The National Fair Housing Alliance (NFHA) has decried the change as nothing more than a gutting of the 1968 Fair Housing Act, put in place by President Lyndon Johnson.
“President Trump has shown once again his strong desire to eviscerate our nation’s fair housing protections by rejecting the letter and spirit of the Affirmatively Furthering Fair Housing mandate,” said Lisa Rice, the president and CEO of NFHA, in a statement.
“If implemented, the Administration’s proposed Interim Rule will take the “fair housing” out of the 1968 Civil Rights Act’s Affirmatively Furthering Fair Housing mandate. The President and Secretary Scott Turner have proposed a new rule that significantly waters down the legal requirement making this important fair housing provision a toothless tiger.”
Boggs said there were already creative ways that local communities kept Black people and other groups from buying homes without explicitly calling it racism. These included restrictive zoning laws that only allowed for single-family homes to be built, the rejection of mixed-income housing or denser buildings where apartments could exist, and racial steering by real estate agents that directed Black families away from buying certain homes.
Now localities do not have to prove they are taking action to stop these practices — they can merely promise they mean well.
Boggs, who has produced a fair housing model in Connecticut meant to combat these issues, emphasizes that the suppression of affordable housing, which is meant to keep certain groups of people out of neighborhoods, is in fact hurting all Americans and residents – as evidenced by what she’s seen locally.
“We are the most housing-constrained state in the country,” Boggs told theGrio. “We have incredibly high housing costs. We have incredibly low vacancy rates and it is having an impact not only on groups that have traditionally been covered by the Fair Housing Act, but it is also having an impact on single parents and seniors who are trying to downsize and people who are making more of a moderate income.”
Boggs said the housing crisis is also affecting employers, telling theGrio, “We have about 72,000 unfilled jobs in the state of Connecticut. A lot of that is because people who might fill those jobs cannot find a place to live in the state.”
In addition to there being a nationwide housing shortage, according to the Federal Housing Finance Agency (FHFA), housing prices rose 4.3% from 2023-2024. The National Low-Income Housing Coalition also reports that 70% of low-income households are spending more than half of their income on rent. Even renters who work full-time earning minimum wage statistically can’t afford a two-bedroom home in any state in the U.S.
With these obstacles to affordable housing, and the new rollback of AFFH, affordable housing advocates may have to focus their efforts on state-level legislation and advocacy.

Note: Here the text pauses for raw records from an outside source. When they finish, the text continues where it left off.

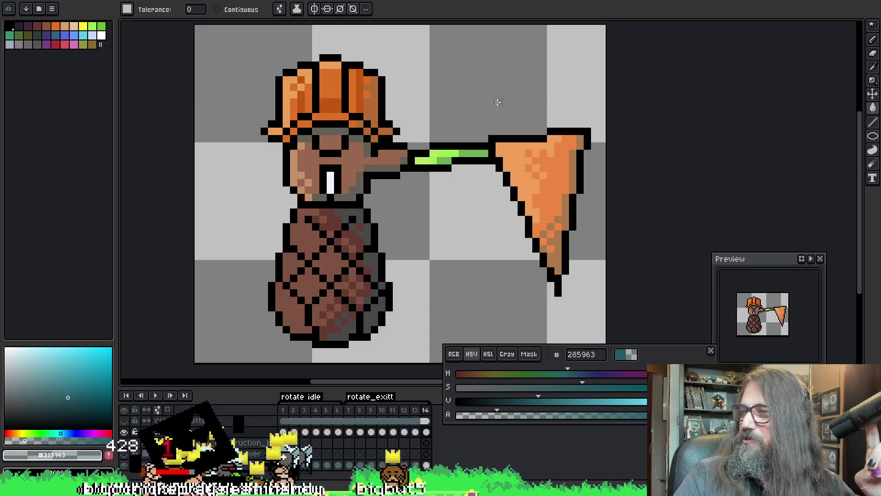
{"action": "left_click_drag", "start_coordinate": [482, 92], "coordinate": [523, 79]}
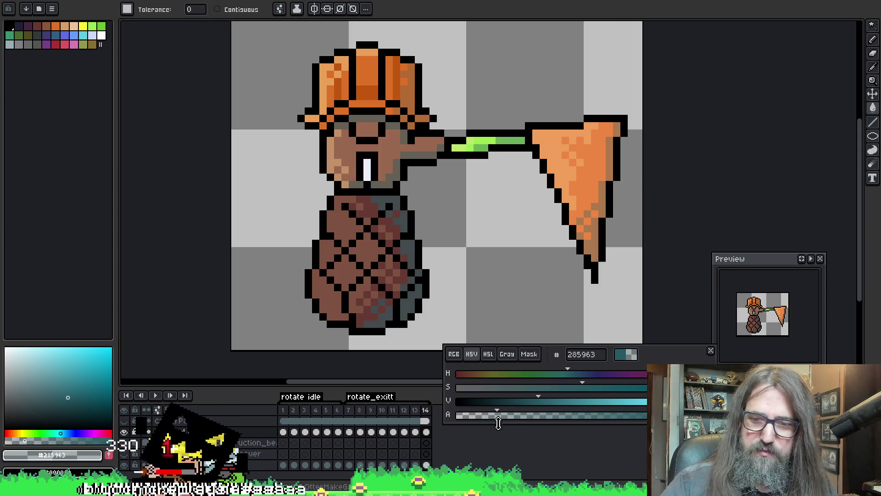
{"action": "left_click_drag", "start_coordinate": [498, 416], "coordinate": [483, 415]}
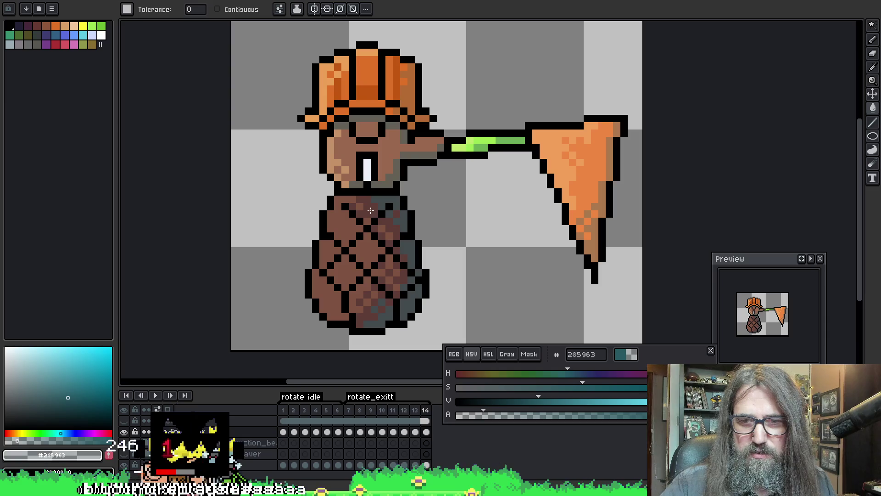
{"action": "scroll", "coordinate": [561, 74], "scroll_direction": "down", "scroll_amount": 2}
{"action": "left_click_drag", "start_coordinate": [493, 158], "coordinate": [440, 177]}
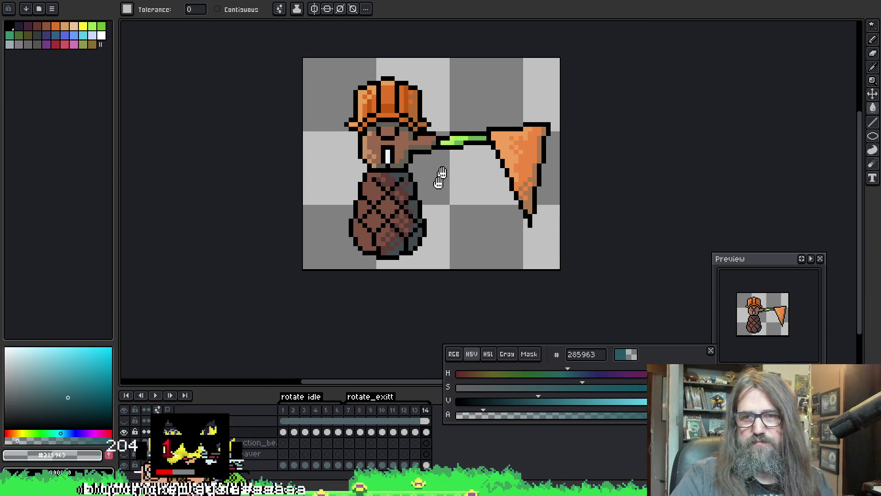
- Eyedrop the beaver's brown fur 9a684e, then return to the Paint Bucket
{"action": "scroll", "coordinate": [439, 177], "scroll_direction": "down", "scroll_amount": 1}
{"action": "scroll", "coordinate": [440, 177], "scroll_direction": "up", "scroll_amount": 1}
{"action": "scroll", "coordinate": [399, 153], "scroll_direction": "up", "scroll_amount": 2}
{"action": "key", "text": "i"}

“There are all kinds of things states can do…Several states have also already passed their own affirmatively furthering fair housing legislation, which is something that could happen in any state across the country,” Boggs told theGrio.

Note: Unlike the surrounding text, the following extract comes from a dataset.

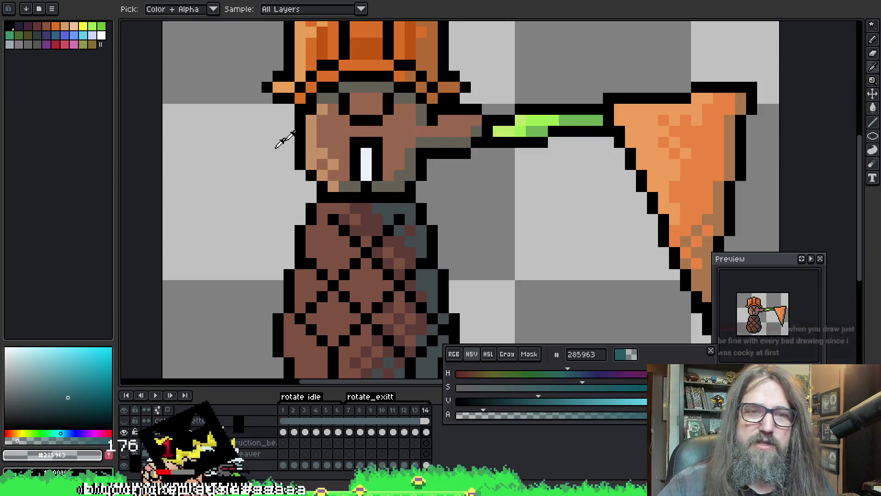
{"action": "left_click", "coordinate": [330, 133]}
{"action": "key", "text": "g"}
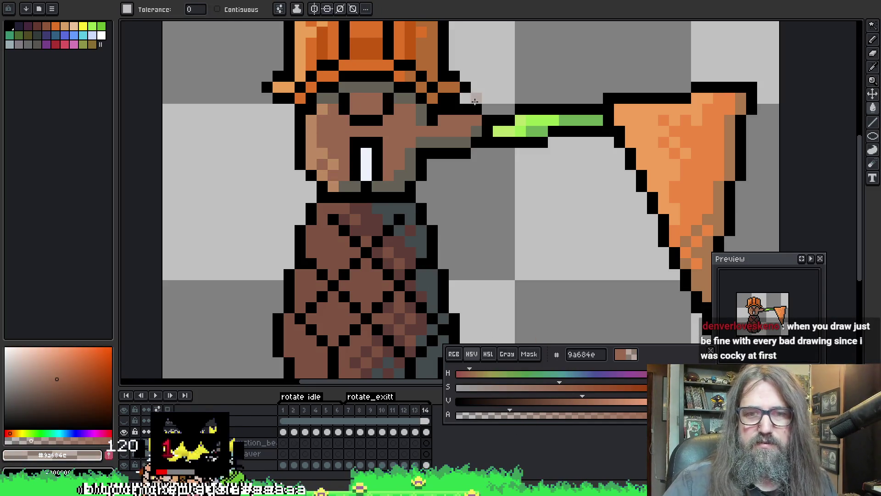
{"action": "scroll", "coordinate": [475, 101], "scroll_direction": "down", "scroll_amount": 2}
{"action": "scroll", "coordinate": [413, 137], "scroll_direction": "down", "scroll_amount": 1}
{"action": "scroll", "coordinate": [387, 146], "scroll_direction": "up", "scroll_amount": 1}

The National Fair Housing Alliance says it will continue to call out the withdrawal of AFFH and resist Secretary Turner’s proposed replacement rule.
“It moves us further away from what Dr. Martin Luther King, Jr. and other civil rights leaders envisioned when they championed the Fair Housing Act — a nation where everyone can live in a safe, secure home in a healthy, well-resourced, vibrant community free from discrimination,” said Rice of NFHA.
“The National Fair Housing Alliance and our members will vigorously oppose this proposed rule and fight to ensure a future where housing discrimination will have no place in America.”